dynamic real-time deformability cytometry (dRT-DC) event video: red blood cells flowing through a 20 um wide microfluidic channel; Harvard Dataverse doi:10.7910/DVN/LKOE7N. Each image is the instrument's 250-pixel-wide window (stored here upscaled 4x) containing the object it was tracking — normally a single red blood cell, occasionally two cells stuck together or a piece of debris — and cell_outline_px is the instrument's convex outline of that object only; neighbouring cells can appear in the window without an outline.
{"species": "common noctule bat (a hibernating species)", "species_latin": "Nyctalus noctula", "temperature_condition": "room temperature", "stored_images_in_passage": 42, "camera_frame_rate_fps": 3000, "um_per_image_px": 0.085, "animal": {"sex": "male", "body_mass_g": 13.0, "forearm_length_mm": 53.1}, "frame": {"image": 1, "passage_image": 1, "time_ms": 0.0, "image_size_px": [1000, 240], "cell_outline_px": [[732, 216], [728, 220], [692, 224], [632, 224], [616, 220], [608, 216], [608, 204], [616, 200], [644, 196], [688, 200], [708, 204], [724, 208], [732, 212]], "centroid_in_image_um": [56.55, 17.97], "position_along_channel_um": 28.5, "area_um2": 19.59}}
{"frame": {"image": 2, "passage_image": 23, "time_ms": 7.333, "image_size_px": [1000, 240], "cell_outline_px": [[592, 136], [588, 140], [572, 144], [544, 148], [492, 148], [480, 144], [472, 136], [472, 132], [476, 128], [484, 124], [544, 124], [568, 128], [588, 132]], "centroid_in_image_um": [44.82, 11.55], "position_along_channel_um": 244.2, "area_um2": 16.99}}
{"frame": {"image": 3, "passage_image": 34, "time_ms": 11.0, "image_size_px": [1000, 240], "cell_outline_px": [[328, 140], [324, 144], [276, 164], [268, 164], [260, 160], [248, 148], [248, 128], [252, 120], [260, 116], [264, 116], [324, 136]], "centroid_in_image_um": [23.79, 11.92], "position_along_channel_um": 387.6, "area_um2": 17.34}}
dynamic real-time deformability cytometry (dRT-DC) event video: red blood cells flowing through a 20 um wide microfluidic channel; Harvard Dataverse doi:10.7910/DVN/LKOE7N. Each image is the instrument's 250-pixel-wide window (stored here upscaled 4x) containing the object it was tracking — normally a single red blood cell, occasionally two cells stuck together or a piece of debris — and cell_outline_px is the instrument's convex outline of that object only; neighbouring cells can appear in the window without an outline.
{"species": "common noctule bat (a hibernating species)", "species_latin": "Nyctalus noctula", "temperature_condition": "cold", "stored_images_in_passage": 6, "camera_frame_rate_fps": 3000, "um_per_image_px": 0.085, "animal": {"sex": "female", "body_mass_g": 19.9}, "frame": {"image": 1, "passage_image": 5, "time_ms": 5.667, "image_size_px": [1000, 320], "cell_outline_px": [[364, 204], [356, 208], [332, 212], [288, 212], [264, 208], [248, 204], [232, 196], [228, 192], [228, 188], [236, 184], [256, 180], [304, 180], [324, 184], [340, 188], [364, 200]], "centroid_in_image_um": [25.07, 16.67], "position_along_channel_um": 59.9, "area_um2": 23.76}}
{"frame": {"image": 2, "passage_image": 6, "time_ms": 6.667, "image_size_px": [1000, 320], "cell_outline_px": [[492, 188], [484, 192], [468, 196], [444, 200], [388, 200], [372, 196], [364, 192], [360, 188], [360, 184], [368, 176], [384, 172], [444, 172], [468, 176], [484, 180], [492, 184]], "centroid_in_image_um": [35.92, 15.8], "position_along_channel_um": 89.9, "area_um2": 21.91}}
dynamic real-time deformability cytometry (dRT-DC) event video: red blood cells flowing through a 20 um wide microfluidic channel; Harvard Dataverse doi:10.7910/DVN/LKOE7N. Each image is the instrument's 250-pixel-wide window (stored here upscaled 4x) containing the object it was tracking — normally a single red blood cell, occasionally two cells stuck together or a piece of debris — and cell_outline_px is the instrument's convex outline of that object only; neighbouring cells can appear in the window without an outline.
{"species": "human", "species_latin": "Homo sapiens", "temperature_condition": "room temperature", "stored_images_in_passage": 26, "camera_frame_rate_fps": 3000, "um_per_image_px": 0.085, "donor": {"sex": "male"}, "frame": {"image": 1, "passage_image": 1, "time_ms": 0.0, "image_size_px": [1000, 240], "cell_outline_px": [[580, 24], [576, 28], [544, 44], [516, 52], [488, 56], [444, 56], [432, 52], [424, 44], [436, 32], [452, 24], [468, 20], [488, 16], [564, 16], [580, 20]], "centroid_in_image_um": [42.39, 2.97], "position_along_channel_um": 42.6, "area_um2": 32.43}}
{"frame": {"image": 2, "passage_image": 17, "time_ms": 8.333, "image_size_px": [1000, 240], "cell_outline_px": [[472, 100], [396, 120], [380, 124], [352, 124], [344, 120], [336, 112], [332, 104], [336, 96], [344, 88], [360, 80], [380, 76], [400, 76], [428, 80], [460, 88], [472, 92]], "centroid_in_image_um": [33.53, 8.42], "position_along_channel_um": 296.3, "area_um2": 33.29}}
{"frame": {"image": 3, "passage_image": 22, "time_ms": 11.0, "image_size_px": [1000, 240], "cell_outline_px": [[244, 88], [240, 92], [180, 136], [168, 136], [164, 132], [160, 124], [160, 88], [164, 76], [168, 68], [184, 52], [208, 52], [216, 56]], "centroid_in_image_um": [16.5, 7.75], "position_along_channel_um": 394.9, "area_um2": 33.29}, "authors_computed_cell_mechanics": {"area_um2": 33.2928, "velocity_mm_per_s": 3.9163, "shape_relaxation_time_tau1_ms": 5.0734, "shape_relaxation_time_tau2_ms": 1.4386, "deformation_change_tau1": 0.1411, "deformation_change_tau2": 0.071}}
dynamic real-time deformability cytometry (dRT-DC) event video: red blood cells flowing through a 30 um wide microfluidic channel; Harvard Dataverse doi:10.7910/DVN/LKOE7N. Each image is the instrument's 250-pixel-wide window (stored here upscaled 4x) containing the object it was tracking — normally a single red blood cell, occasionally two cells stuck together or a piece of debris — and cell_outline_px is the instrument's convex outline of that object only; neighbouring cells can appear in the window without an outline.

——————————

Stated problem | Every entry in the listing must be retyped exactly.

Result of this task |
dynamic real-time deformability cytometry (dRT-DC) event video: red blood cells flowing through a 20 um wide microfluidic channel; Harvard Dataverse doi:10.7910/DVN/LKOE7N. Each image is the instrument's 250-pixel-wide window (stored here upscaled 4x) containing the object it was tracking — normally a single red blood cell, occasionally two cells stuck together or a piece of debris — and cell_outline_px is the instrument's convex outline of that object only; neighbouring cells can appear in the window without an outline.
{"species": "common noctule bat (a hibernating species)", "species_latin": "Nyctalus noctula", "temperature_condition": "room temperature", "stored_images_in_passage": 42, "camera_frame_rate_fps": 3000, "um_per_image_px": 0.085, "animal": {"sex": "male", "body_mass_g": 13.0, "forearm_length_mm": 53.1}, "frame": {"image": 1, "passage_image": 1, "time_ms": 0.0, "image_size_px": [1000, 240], "cell_outline_px": [[732, 216], [728, 220], [692, 224], [632, 224], [616, 220], [608, 216], [608, 204], [616, 200], [644, 196], [688, 200], [708, 204], [724, 208], [732, 212]], "centroid_in_image_um": [56.55, 17.97], "position_along_channel_um": 28.5, "area_um2": 19.59}}
{"frame": {"image": 2, "passage_image": 23, "time_ms": 7.333, "image_size_px": [1000, 240], "cell_outline_px": [[592, 136], [588, 140], [572, 144], [544, 148], [492, 148], [480, 144], [472, 136], [472, 132], [476, 128], [484, 124], [544, 124], [568, 128], [588, 132]], "centroid_in_image_um": [44.82, 11.55], "position_along_channel_um": 244.2, "area_um2": 16.99}}
{"frame": {"image": 3, "passage_image": 34, "time_ms": 11.0, "image_size_px": [1000, 240], "cell_outline_px": [[328, 140], [324, 144], [276, 164], [268, 164], [260, 160], [248, 148], [248, 128], [252, 120], [260, 116], [264, 116], [324, 136]], "centroid_in_image_um": [23.79, 11.92], "position_along_channel_um": 387.6, "area_um2": 17.34}}
dynamic real-time deformability cytometry (dRT-DC) event video: red blood cells flowing through a 20 um wide microfluidic channel; Harvard Dataverse doi:10.7910/DVN/LKOE7N. Each image is the instrument's 250-pixel-wide window (stored here upscaled 4x) containing the object it was tracking — normally a single red blood cell, occasionally two cells stuck together or a piece of debris — and cell_outline_px is the instrument's convex outline of that object only; neighbouring cells can appear in the window without an outline.
{"species": "common noctule bat (a hibernating species)", "species_latin": "Nyctalus noctula", "temperature_condition": "cold", "stored_images_in_passage": 6, "camera_frame_rate_fps": 3000, "um_per_image_px": 0.085, "animal": {"sex": "female", "body_mass_g": 19.9}, "frame": {"image": 1, "passage_image": 5, "time_ms": 5.667, "image_size_px": [1000, 320], "cell_outline_px": [[364, 204], [356, 208], [332, 212], [288, 212], [264, 208], [248, 204], [232, 196], [228, 192], [228, 188], [236, 184], [256, 180], [304, 180], [324, 184], [340, 188], [364, 200]], "centroid_in_image_um": [25.07, 16.67], "position_along_channel_um": 59.9, "area_um2": 23.76}}
{"frame": {"image": 2, "passage_image": 6, "time_ms": 6.667, "image_size_px": [1000, 320], "cell_outline_px": [[492, 188], [484, 192], [468, 196], [444, 200], [388, 200], [372, 196], [364, 192], [360, 188], [360, 184], [368, 176], [384, 172], [444, 172], [468, 176], [484, 180], [492, 184]], "centroid_in_image_um": [35.92, 15.8], "position_along_channel_um": 89.9, "area_um2": 21.91}}
dynamic real-time deformability cytometry (dRT-DC) event video: red blood cells flowing through a 20 um wide microfluidic channel; Harvard Dataverse doi:10.7910/DVN/LKOE7N. Each image is the instrument's 250-pixel-wide window (stored here upscaled 4x) containing the object it was tracking — normally a single red blood cell, occasionally two cells stuck together or a piece of debris — and cell_outline_px is the instrument's convex outline of that object only; neighbouring cells can appear in the window without an outline.
{"species": "human", "species_latin": "Homo sapiens", "temperature_condition": "room temperature", "stored_images_in_passage": 26, "camera_frame_rate_fps": 3000, "um_per_image_px": 0.085, "donor": {"sex": "male"}, "frame": {"image": 1, "passage_image": 1, "time_ms": 0.0, "image_size_px": [1000, 240], "cell_outline_px": [[580, 24], [576, 28], [544, 44], [516, 52], [488, 56], [444, 56], [432, 52], [424, 44], [436, 32], [452, 24], [468, 20], [488, 16], [564, 16], [580, 20]], "centroid_in_image_um": [42.39, 2.97], "position_along_channel_um": 42.6, "area_um2": 32.43}}
{"frame": {"image": 2, "passage_image": 17, "time_ms": 8.333, "image_size_px": [1000, 240], "cell_outline_px": [[472, 100], [396, 120], [380, 124], [352, 124], [344, 120], [336, 112], [332, 104], [336, 96], [344, 88], [360, 80], [380, 76], [400, 76], [428, 80], [460, 88], [472, 92]], "centroid_in_image_um": [33.53, 8.42], "position_along_channel_um": 296.3, "area_um2": 33.29}}
{"frame": {"image": 3, "passage_image": 22, "time_ms": 11.0, "image_size_px": [1000, 240], "cell_outline_px": [[244, 88], [240, 92], [180, 136], [168, 136], [164, 132], [160, 124], [160, 88], [164, 76], [168, 68], [184, 52], [208, 52], [216, 56]], "centroid_in_image_um": [16.5, 7.75], "position_along_channel_um": 394.9, "area_um2": 33.29}, "authors_computed_cell_mechanics": {"area_um2": 33.2928, "velocity_mm_per_s": 3.9163, "shape_relaxation_time_tau1_ms": 5.0734, "shape_relaxation_time_tau2_ms": 1.4386, "deformation_change_tau1": 0.1411, "deformation_change_tau2": 0.071}}
dynamic real-time deformability cytometry (dRT-DC) event video: red blood cells flowing through a 30 um wide microfluidic channel; Harvard Dataverse doi:10.7910/DVN/LKOE7N. Each image is the instrument's 250-pixel-wide window (stored here upscaled 4x) containing the object it was tracking — normally a single red blood cell, occasionally two cells stuck together or a piece of debris — and cell_outline_px is the instrument's convex outline of that object only; neighbouring cells can appear in the window without an outline.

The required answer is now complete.